Opinion
No. 06-3253-cv.
April 3, 2007.
UPON DUE CONSIDERATION, of this appeal from a judgment entered in the United States District Court for the Eastern District of New York (Dora L. Irizarry, J.), it is hereby ORDERED, ADJUDGED AND DECREED that the judgment of the district court be and it is hereby AFFIRMED.
Charles George, pro se, Brooklyn, NY, for Plaintiff-Appellant.
Peter R. Bonchonsky, Pittoni, Bonchonsky Zaino, LLP, Garden City, NY, for Defendant-Appellee.
PRESENT: Hon. ROBERT D. SACK, Hon. SONIA SOTOMAYOR, Circuit Judges, Hon. JED S. RAKOFF, District Judge.
The Honorable Jed S. Rakoff, United States District Judge for the Southern District of New York, sitting by designation.
Appellant Charles George, pro se, appeals from the judgment of the United States District 10 Court for the Eastern District of New York (Dora L. Irizarry, J.) entered on June 7, 2006, sua sponte, dismissing the plaintiffs complaint for lack of subject matter jurisdiction, pursuant to Fed.R.Civ.P. 12(h)(3). We assume the parties' familiarity with the facts and procedural history of the case and the issues on appeal.
This Court reviews rulings on subject matter jurisdiction de novo, see S.E.C. v. Berger, 322 F.3d 187, 191 (2d Cir. 2003). and we construe a pro se plaintiffs complaint liberally as raising the strongest argument it suggests, see Graham v. Henderson, 89 F.3d 75, 79 (2d Cir. 1996). Having done so, we conclude that the plaintiff did not allege facts sufficient to establish subject matter jurisdiction. He did not demonstrate that his claims raised a "federal question" because, although his complaint referred to discrimination based on race, it did not contain any specific allegations of fact that supported an inference of discrimination. See 28 U.S.C. § 1331. And his complaint did not allege diversity of citizenship. See id. § 1332. When given an opportunity to amend his complaint to allege facts sufficient to demonstrate that there was federal jurisdiction over his claims under 28 U.S.C. § 1331 or § 1332, George declined to do so.

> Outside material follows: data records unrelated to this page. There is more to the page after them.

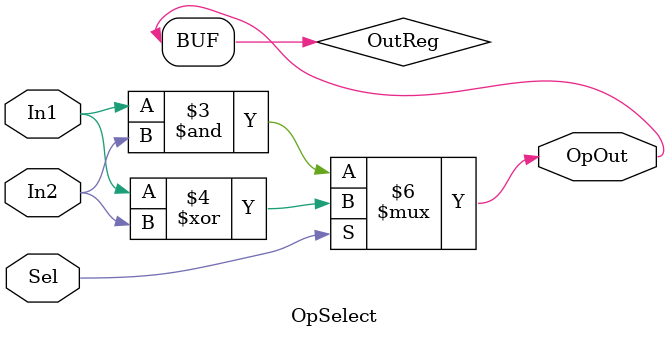
<source format=v>
/**	@task   : N bit Counter with Asycn. Reset
 *	@params : You can specify number of bit of counter @default -> Nbit = 3 
 *	@date   : 22.03.2017	
 */
module CounterNbit(Clk,nAReset,Count);
parameter Nbit = 3;

input Clk;
input nAReset;
output [Nbit-1:0] Count;

reg [Nbit-1:0] Counter;

always @(posedge Clk or negedge nAReset)
	if(nAReset == 1'b0)
		Counter <= 0;	
	else
		Counter <= Counter + 1'b1;

assign Count = Counter;
	
endmodule


module OpSelect(In1,In2,Sel,OpOut);

input In1,In2;
input Sel;
output OpOut;

reg OutReg;

always @(Sel or In1 or In2)
	if(Sel == 1'b0)
		OutReg <= In1 & In2;
	else
		OutReg <= In1 ^ In2;

assign OpOut = OutReg;		 	

endmodule

</source>
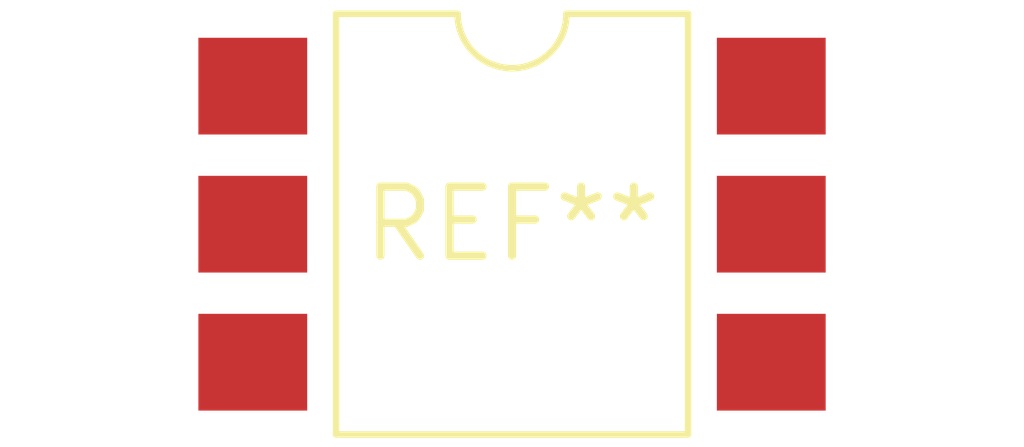
<source format=kicad_pcb>
(kicad_pcb (version 20240108) (generator pcbnew)

  (general
    (thickness 1.6)
  )

  (paper "A4")
  (layers
    (0 "F.Cu" signal)
    (31 "B.Cu" signal)
    (32 "B.Adhes" user "B.Adhesive")
    (33 "F.Adhes" user "F.Adhesive")
    (34 "B.Paste" user)
    (35 "F.Paste" user)
    (36 "B.SilkS" user "B.Silkscreen")
    (37 "F.SilkS" user "F.Silkscreen")
    (38 "B.Mask" user)
    (39 "F.Mask" user)
    (40 "Dwgs.User" user "User.Drawings")
    (41 "Cmts.User" user "User.Comments")
    (42 "Eco1.User" user "User.Eco1")
    (43 "Eco2.User" user "User.Eco2")
    (44 "Edge.Cuts" user)
    (45 "Margin" user)
    (46 "B.CrtYd" user "B.Courtyard")
    (47 "F.CrtYd" user "F.Courtyard")
    (48 "B.Fab" user)
    (49 "F.Fab" user)
    (50 "User.1" user)
    (51 "User.2" user)
    (52 "User.3" user)
    (53 "User.4" user)
    (54 "User.5" user)
    (55 "User.6" user)
    (56 "User.7" user)
    (57 "User.8" user)
    (58 "User.9" user)
  )

  (setup
    (pad_to_mask_clearance 0)
    (pcbplotparams
      (layerselection 0x00010fc_ffffffff)
      (plot_on_all_layers_selection 0x0000000_00000000)
      (disableapertmacros false)
      (usegerberextensions false)
      (usegerberattributes false)
      (usegerberadvancedattributes false)
      (creategerberjobfile false)
      (dashed_line_dash_ratio 12.000000)
      (dashed_line_gap_ratio 3.000000)
      (svgprecision 4)
      (plotframeref false)
      (viasonmask false)
      (mode 1)
      (useauxorigin false)
      (hpglpennumber 1)
      (hpglpenspeed 20)
      (hpglpendiameter 15.000000)
      (dxfpolygonmode false)
      (dxfimperialunits false)
      (dxfusepcbnewfont false)
      (psnegative false)
      (psa4output false)
      (plotreference false)
      (plotvalue false)
      (plotinvisibletext false)
      (sketchpadsonfab false)
      (subtractmaskfromsilk false)
      (outputformat 1)
      (mirror false)
      (drillshape 1)
      (scaleselection 1)
      (outputdirectory "")
    )
  )

  (net 0 "")

  (footprint "SMDIP-6_W9.53mm" (layer "F.Cu") (at 0 0))

)

</source>
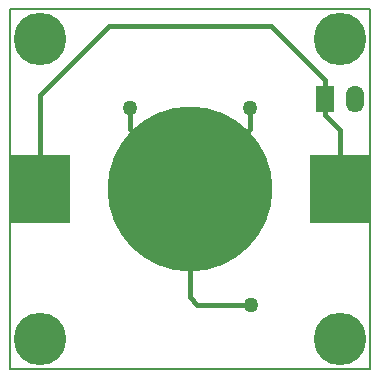
<source format=gtl>
G04 (created by PCBNEW (2013-mar-13)-testing) date Sunday 21 April 2013 10:40:16 PM IST*
%MOIN*%
G04 Gerber Fmt 3.4, Leading zero omitted, Abs format*
%FSLAX34Y34*%
G01*
G70*
G90*
G04 APERTURE LIST*
%ADD10C,0.003*%
%ADD11C,0.005*%
%ADD12C,0.175*%
%ADD13R,0.06X0.09*%
%ADD14O,0.06X0.09*%
%ADD15R,0.2X0.225*%
%ADD16C,0.55*%
%ADD17C,0.05*%
%ADD18C,0.015*%
G04 APERTURE END LIST*
G54D10*
G54D11*
X10000Y-22000D02*
X10000Y-10000D01*
X22000Y-22000D02*
X10000Y-22000D01*
X22000Y-10000D02*
X22000Y-22000D01*
X10000Y-10000D02*
X22000Y-10000D01*
G54D12*
X21000Y-11000D03*
X11000Y-11000D03*
X11000Y-21000D03*
X21000Y-21000D03*
G54D13*
X20500Y-13000D03*
G54D14*
X21500Y-13000D03*
G54D15*
X21000Y-16000D03*
X11000Y-16000D03*
G54D16*
X16000Y-16000D03*
G54D17*
X14000Y-13300D03*
X18000Y-13300D03*
X18050Y-19850D03*
G54D18*
X16325Y-19850D02*
X16250Y-19850D01*
X16250Y-19850D02*
X16000Y-19600D01*
X18050Y-19850D02*
X16325Y-19850D01*
X16000Y-19600D02*
X16000Y-16000D01*
X14000Y-13300D02*
X14000Y-14000D01*
X14000Y-14000D02*
X16000Y-16000D01*
X18000Y-13300D02*
X18000Y-14000D01*
X18000Y-14000D02*
X16000Y-16000D01*
X16000Y-15300D02*
X16000Y-16000D01*
X11000Y-16000D02*
X11000Y-12850D01*
X20500Y-12350D02*
X20500Y-13000D01*
X18700Y-10550D02*
X20500Y-12350D01*
X13300Y-10550D02*
X18700Y-10550D01*
X11000Y-12850D02*
X13300Y-10550D01*
X21000Y-16000D02*
X21000Y-14025D01*
X20500Y-13525D02*
X20500Y-13000D01*
X21000Y-14025D02*
X20500Y-13525D01*
M02*

</source>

We note that because we dismiss this action for lack of subject matter jurisdiction, under New York law George may be entitled to commence in state court a new action arising from the circumstances or occurrences alleged in this action. See N.Y. C.P.L.R. § 205(a) ("If an action is timely commenced and is terminated in any other manner than by a voluntary discontinuance, a failure to obtain personal jurisdiction over the defendant, a dismissal of the complaint for neglect to prosecute the action, or a final judgment upon the merits, the plaintiff . . . may commence a new action upon the same transaction or occurrence or series of transactions or occurrences within six months after the termination provided that the new action would have been timely commenced at the time of commencement of the prior action and that service upon defendant is effected within such six-month period.").